Montana’s wolf population, which was largely decimated before the species’ reintroduction into Yellowstone National Park in the 1980s, reached around 1,000 individuals in 2011 due to that reintroduction and natural emigration from Canada. Wolves were also reintroduced into some of Idaho’s wilderness areas in an attempt to repopulate some of the canine’s historic habitat area.

After being delisted from the Endangered Species List in 2011 the wolf population declined slightly but stabilized at between 650 and 850, where it has remained for the last several years.

In the scheme of predators, Hoover says, wolves are not the largest threat to livestock.

“There’s definitely more grizzly bear depredations than historically, but wolves are down,” he says. “They aren’t in as large of packs as they once were, but they seem to be spread out in more places.”

That means that while the number of wolf depredations is largely staying steady, they are spread out over a wider geographic area.

Montana Fish, Wildlife and Parks (FWP) offers a series of recommendations for reducing depredations and encounters between wolves and livestock that help protect both wild and non-wild animals.

One option is management intensive grazing, or mob grazing, which allows for increased human presence among livestock, prompt doctoring of ill or injured animals and less predictability, all of which discourage predators from targeting a herd.

Guard dogs and even guard donkeys are also becoming more prevalent options for livestock protection. Some experience shows that donkeys work even better than the more common livestock dogs, since they can travel with livestock, don’t require any extra feeding and are less prone to wander from the herd. Donkeys are also less likely to be targeted as competition by wolves, whereas dogs can be susceptible to attack.

Range rider programs are also gaining traction, especially with new sources of funding from organizations such as the Livestock Loss Board (LLB), which reimburses ranchers the market value of livestock that is confirmed killed by grizzly bears, wolves, mountain lions or even coyotes. The LLB paid out over $64,000 to producers in 2017 and continues to explore preventative options in addition to their producer compensation efforts.

One such endeavor, the Tom Miner Basin Association, has used range rider programs, carcass management, wildlife tracking and fencing projects to protect both livestock and wildlife, with great success. None of the herds actively managed in the associated ranches has experienced depredations since those efforts have been implemented.

Hoover agrees that there are many options for protecting livestock, but that the most important is to pay attention and remain watchful.

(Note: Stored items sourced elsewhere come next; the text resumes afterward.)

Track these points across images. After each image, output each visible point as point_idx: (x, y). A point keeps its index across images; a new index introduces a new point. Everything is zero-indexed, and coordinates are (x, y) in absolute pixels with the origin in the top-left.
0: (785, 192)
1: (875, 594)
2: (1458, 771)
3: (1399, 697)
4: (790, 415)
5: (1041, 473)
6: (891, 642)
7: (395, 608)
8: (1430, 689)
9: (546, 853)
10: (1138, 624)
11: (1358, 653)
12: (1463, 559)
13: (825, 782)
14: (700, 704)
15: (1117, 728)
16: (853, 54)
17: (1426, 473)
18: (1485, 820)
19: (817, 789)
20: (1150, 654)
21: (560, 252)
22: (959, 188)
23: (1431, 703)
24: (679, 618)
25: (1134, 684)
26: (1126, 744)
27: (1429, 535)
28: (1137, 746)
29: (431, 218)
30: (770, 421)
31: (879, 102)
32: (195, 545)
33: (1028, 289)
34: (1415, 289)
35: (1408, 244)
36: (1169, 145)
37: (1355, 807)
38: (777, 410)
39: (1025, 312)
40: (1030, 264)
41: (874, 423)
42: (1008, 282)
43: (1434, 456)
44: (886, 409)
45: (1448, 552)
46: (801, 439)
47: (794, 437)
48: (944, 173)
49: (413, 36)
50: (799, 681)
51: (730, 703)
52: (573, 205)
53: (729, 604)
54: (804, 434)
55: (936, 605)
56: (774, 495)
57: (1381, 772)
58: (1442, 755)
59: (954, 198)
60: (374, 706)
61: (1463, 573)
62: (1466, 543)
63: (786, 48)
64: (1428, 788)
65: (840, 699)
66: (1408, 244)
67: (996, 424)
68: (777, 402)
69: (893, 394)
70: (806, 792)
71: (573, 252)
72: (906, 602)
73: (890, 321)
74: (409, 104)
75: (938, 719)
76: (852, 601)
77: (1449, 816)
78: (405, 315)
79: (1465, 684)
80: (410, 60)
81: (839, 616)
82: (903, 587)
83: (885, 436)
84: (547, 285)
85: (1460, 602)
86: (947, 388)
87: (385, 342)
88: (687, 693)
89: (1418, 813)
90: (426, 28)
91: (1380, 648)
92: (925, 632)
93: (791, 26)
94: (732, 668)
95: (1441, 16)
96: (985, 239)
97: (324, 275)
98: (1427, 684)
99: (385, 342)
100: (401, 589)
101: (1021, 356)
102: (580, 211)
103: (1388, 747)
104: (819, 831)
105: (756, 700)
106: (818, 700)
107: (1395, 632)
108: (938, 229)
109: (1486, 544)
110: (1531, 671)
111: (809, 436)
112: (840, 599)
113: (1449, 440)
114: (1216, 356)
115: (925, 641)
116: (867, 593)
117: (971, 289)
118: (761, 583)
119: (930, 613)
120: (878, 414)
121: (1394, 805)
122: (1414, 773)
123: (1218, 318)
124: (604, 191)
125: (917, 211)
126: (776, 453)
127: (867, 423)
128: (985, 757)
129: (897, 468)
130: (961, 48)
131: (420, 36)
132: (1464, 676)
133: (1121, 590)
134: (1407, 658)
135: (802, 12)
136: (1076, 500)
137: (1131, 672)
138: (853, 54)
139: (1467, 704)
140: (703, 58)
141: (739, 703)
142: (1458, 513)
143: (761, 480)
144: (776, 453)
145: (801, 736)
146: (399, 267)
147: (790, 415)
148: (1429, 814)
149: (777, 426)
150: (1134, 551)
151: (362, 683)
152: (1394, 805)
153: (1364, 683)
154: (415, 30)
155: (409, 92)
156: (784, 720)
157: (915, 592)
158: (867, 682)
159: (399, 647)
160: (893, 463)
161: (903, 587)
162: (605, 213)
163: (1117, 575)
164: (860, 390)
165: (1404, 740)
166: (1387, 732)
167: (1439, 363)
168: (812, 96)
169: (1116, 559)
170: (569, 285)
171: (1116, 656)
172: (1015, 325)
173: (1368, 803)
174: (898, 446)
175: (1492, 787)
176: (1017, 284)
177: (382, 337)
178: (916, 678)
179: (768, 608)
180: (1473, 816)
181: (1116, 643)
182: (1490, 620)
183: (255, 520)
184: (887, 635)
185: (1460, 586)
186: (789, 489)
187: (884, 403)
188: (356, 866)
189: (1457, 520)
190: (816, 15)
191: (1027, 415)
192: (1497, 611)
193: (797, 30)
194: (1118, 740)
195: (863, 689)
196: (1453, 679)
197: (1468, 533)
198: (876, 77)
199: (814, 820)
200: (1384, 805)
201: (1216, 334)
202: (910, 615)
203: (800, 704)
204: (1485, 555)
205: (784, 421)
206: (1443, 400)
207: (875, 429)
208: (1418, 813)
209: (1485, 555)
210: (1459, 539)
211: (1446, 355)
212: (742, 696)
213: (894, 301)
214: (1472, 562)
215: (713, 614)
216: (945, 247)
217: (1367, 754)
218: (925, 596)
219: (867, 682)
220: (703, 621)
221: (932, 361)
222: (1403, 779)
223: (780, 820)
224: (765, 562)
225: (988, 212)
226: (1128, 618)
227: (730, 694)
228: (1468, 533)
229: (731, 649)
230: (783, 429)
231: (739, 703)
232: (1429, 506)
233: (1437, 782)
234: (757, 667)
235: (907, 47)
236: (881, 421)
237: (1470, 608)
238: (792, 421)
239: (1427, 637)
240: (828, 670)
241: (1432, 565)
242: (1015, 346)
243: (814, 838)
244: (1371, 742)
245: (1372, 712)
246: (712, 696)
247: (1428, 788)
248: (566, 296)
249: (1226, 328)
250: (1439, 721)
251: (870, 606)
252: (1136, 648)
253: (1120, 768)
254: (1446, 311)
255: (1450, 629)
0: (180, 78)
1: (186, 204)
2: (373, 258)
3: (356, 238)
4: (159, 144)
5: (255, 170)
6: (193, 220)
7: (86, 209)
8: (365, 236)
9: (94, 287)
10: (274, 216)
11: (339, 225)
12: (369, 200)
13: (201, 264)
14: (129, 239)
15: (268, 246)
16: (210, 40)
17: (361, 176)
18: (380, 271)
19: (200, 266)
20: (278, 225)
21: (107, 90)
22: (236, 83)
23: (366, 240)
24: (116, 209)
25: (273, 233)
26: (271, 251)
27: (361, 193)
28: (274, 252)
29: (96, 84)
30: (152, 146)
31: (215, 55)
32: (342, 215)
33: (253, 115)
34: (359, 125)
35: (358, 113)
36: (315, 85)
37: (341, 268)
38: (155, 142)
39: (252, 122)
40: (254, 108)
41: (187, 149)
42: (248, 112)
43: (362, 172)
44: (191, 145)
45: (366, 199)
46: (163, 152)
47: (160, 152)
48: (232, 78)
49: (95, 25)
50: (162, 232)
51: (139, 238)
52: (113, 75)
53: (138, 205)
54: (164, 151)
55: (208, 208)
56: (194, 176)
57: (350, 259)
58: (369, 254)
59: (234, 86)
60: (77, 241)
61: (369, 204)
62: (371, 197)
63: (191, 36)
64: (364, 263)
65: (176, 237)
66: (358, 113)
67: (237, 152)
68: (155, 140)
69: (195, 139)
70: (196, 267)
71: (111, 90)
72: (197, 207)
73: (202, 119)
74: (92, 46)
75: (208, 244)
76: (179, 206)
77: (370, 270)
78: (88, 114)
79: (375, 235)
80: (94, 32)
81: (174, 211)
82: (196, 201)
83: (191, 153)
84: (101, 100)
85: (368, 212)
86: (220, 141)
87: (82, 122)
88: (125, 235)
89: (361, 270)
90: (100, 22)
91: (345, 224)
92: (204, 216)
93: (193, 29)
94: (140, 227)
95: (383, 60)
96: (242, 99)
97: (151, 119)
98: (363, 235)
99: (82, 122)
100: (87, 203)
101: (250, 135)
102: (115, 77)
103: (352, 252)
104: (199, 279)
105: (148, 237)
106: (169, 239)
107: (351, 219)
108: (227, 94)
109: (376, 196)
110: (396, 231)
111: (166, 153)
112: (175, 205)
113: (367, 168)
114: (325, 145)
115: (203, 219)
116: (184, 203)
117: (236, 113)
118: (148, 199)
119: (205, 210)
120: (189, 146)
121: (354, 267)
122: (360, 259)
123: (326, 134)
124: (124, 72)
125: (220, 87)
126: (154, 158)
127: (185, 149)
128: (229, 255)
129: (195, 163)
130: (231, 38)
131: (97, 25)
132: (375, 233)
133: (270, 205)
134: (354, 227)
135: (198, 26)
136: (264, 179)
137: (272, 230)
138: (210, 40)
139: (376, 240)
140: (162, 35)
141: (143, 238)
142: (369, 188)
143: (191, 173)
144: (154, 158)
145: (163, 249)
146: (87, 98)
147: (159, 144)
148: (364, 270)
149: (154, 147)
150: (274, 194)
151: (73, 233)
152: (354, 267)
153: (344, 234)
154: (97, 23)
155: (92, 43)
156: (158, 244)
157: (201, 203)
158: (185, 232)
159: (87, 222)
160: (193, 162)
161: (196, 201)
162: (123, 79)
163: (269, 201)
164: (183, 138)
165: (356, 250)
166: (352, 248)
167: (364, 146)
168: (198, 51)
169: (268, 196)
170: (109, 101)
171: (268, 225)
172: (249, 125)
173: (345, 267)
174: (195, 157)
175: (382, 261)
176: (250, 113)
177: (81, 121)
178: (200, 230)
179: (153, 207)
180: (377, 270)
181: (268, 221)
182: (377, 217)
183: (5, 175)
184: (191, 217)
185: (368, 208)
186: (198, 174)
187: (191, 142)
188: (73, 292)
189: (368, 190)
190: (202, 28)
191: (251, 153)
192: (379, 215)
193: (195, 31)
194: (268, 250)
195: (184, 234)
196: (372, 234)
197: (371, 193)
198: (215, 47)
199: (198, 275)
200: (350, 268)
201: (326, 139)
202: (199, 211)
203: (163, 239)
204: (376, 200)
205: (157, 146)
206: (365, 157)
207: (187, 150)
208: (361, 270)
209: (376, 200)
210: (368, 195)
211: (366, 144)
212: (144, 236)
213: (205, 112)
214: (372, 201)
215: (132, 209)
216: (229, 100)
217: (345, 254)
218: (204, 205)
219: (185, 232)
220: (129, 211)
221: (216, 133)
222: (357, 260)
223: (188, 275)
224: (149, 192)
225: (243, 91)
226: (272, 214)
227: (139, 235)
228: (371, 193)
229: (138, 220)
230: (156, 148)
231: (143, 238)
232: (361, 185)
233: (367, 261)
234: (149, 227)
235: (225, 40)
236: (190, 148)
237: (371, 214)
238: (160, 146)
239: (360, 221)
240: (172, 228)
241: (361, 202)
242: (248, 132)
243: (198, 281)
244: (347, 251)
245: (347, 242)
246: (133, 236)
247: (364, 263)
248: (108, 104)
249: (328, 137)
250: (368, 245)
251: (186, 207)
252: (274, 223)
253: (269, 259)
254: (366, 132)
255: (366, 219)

“Being out there and being vigilant is important,” he says. “Sometimes getting rid of any dead livestock, things like that. Avoiding something that’s going to draw in predators helps for sure.”

As Montana’s wolf population expands into its historic territory and adapts to the new landscape it is returning to, there are ways to prevent further predator-livestock interactions. And as more exploration goes into finding new ways to protect livestock, livelihood and wildlife, the hope is that the number of those interactions will continue to fall toward zero.